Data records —
····················

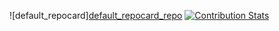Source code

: ![default_repocard][default_repocard_repo](https://github-readme-stats.vercel.app/api?username=wandak3&show_icons=true&hide=contribs,prs&cache_seconds=86400&theme=default)
[![Contribution Stats](https://github-contribution-stats.vercel.app/api/?username=wandak3)](https://github.com/LordDashMe/github-contribution-stats/)

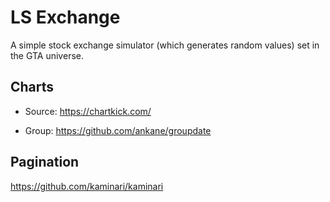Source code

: # LS Exchange
A simple stock exchange simulator (which generates random values) set in the GTA universe.

## Charts
- Source:
https://chartkick.com/

- Group:
https://github.com/ankane/groupdate

## Pagination
https://github.com/kaminari/kaminari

····················

EXERCISE — Can you render the lines above as a JSON list of strings, one string per line, with blank lines and the pictures left out?

RESPONSE BELOW —
[
  "Source code",
  ": ![default_repocard][default_repocard_repo](https://github-readme-stats.vercel.app/api?username=wandak3&show_icons=true&hide=contribs,prs&cache_seconds=86400&theme=default)",
  "[![Contribution Stats](https://github-contribution-stats.vercel.app/api/?username=wandak3)](https://github.com/LordDashMe/github-contribution-stats/)",
  "Source code",
  ": # LS Exchange",
  "A simple stock exchange simulator (which generates random values) set in the GTA universe.",
  "## Charts",
  "- Source:",
  "https://chartkick.com/",
  "- Group:",
  "https://github.com/ankane/groupdate",
  "## Pagination",
  "https://github.com/kaminari/kaminari"
]